On 01/22/2015 09:07 AM, Jean-Francois Moine wrote:
On Wed, 21 Jan 2015 21:14:07 +0100 Lars-Peter Clausen lars@metafoo.de wrote:
[...]
- card->dai_link->dai_fmt =
snd_soc_of_parse_daifmt(of_cpu, "dt-audio-card,",
NULL, NULL) &
~SND_SOC_DAIFMT_MASTER_MASK;
This one does not seem to be in the bindings documentation.
Sorry, I forgot to remove it from the patch.
Ah, too bad this was the part I was most interested in. I think that using the generic of graph framework as a unified way for expressing non-control links is a good idea, whether it be for audio, video or something else.
But I think there are some open questions that need to be address when coming up with a specification for audio so we do not have to write yet another incompatible DT spec in 3 months time.

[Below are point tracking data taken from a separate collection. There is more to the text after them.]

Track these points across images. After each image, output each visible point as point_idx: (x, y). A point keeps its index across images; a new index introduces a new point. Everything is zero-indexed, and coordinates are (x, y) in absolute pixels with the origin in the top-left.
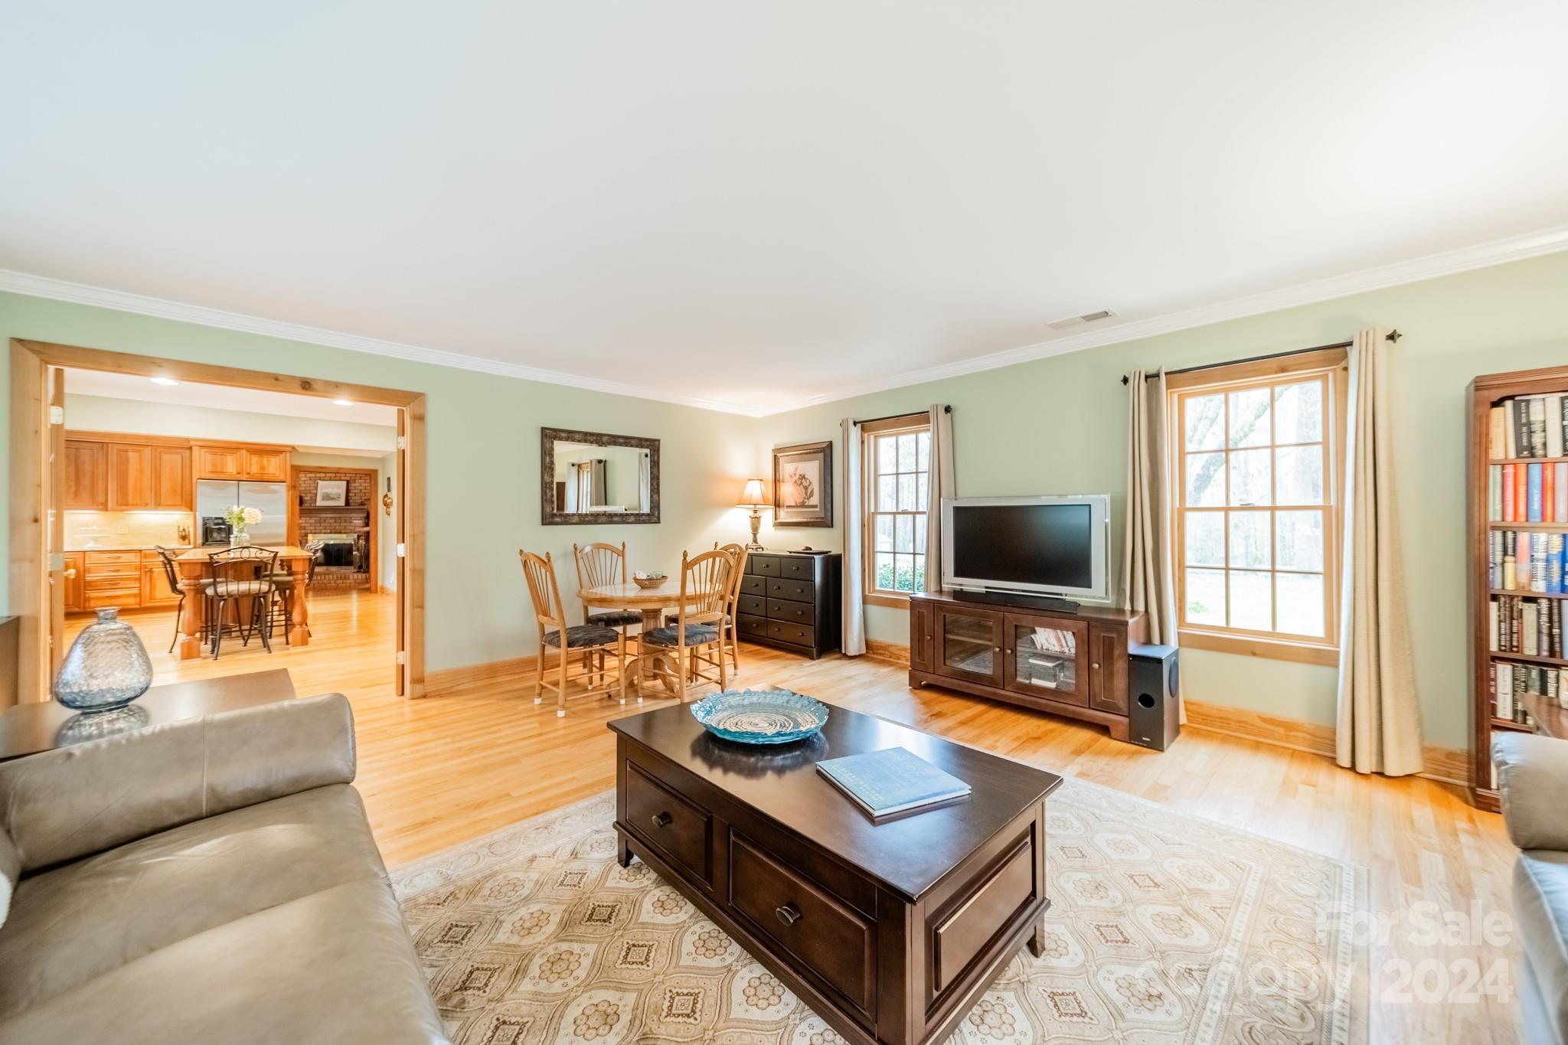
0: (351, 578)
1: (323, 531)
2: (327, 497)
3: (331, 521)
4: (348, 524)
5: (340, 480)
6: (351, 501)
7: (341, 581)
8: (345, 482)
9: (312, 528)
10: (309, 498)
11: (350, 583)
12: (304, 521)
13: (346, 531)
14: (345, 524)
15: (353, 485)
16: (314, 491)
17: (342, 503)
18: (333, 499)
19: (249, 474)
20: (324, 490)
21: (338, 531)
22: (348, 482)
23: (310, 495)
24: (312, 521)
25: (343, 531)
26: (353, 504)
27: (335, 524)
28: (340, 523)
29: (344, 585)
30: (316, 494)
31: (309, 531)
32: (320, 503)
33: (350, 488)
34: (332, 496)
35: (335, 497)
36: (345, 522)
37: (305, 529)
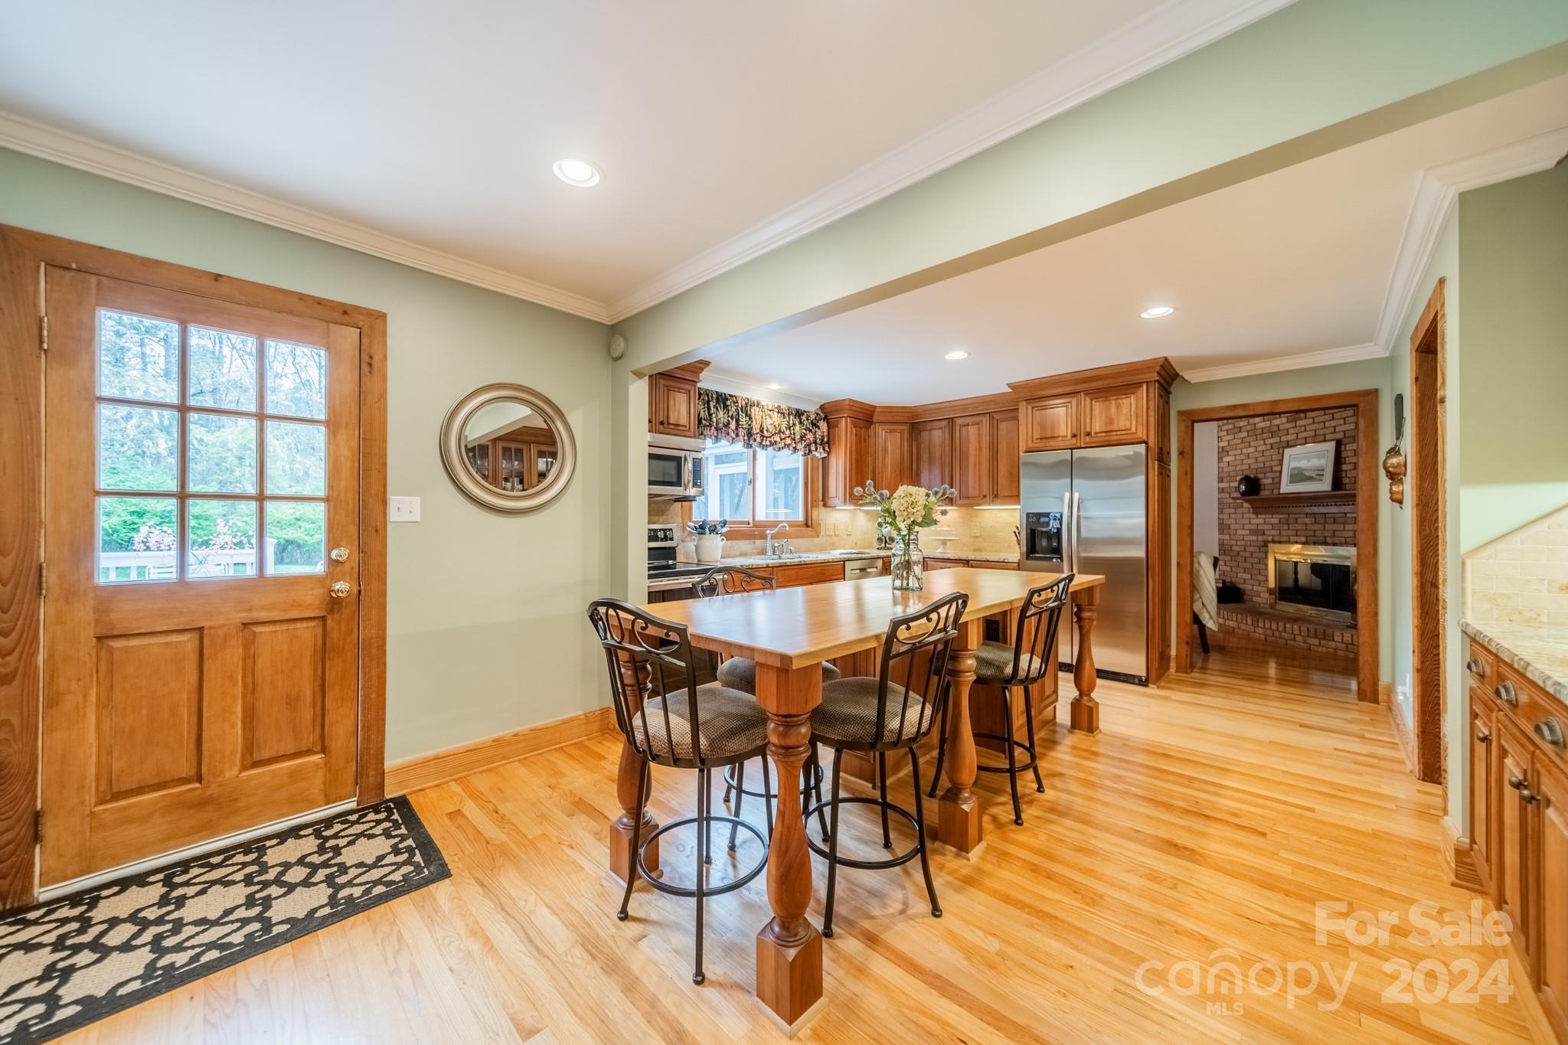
0: (1338, 637)
1: (1293, 539)
2: (1298, 476)
3: (1307, 520)
4: (1341, 527)
5: (1325, 441)
6: (1346, 481)
7: (1316, 641)
8: (1333, 444)
9: (1274, 532)
10: (1269, 481)
11: (1335, 649)
12: (1262, 521)
13: (1336, 540)
14: (1334, 527)
15: (1349, 447)
16: (1278, 468)
17: (1325, 485)
18: (1310, 478)
19: (1089, 434)
20: (1294, 464)
21: (1322, 539)
22: (1339, 443)
23: (1269, 475)
24: (1275, 520)
25: (1329, 540)
26: (1348, 487)
27: (1315, 527)
28: (1325, 523)
29: (1320, 649)
30: (1281, 472)
31: (1270, 538)
32: (1286, 487)
33: (1344, 454)
34: (1308, 474)
35: (1313, 474)
36: (1335, 522)
37: (1264, 534)
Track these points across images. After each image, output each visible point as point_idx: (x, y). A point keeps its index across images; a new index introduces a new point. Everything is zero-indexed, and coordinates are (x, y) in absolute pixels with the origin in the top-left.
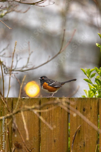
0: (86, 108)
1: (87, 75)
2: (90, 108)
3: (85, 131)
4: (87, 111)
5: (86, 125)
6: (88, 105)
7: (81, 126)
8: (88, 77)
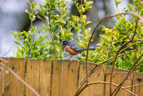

One issue is how to deal with multi-point-to-multi-point links. I2S/TDM is a bus and can have more than one reader/writer.
The second issue is how to describe the clock and frame master relationships. Multiple different buses can share the same clock and frame generator. E.g. typically the capture and playback stream are linked in this way.
How are we going to handle bus specific properties. Properties which are neither a property of either of the endpoints on the link, but of the link itself.
BTW, the graph of port should also contain pieces of the audio specific hardware information as the ones found in the simple-card (clock, GPIO, ...). This information could be written as generic device node properties. i.e without any prefix.
I was also wondering about some of these properties, as widgets and routing. They seem to be software information and Linux specific. Must these properties appear in the DTs?
Well last time I checked the speaker on my board was hardware not software and wasn't Linux specific either ;) Those widgets and routing represent the (typically analog) audio fabric on the board and are part of the hardware description. This is not even ASoC or devicetree specific, e.g. HDA uses a similar concept where the BIOS provides a description of which pins of the audio CODEC is connected to which speaker, microphone, etc. And especially on embedded boards the audio fabric can become quite complex.
Your example is a relative simple one where you do not have any additional audio fabric on the board itself.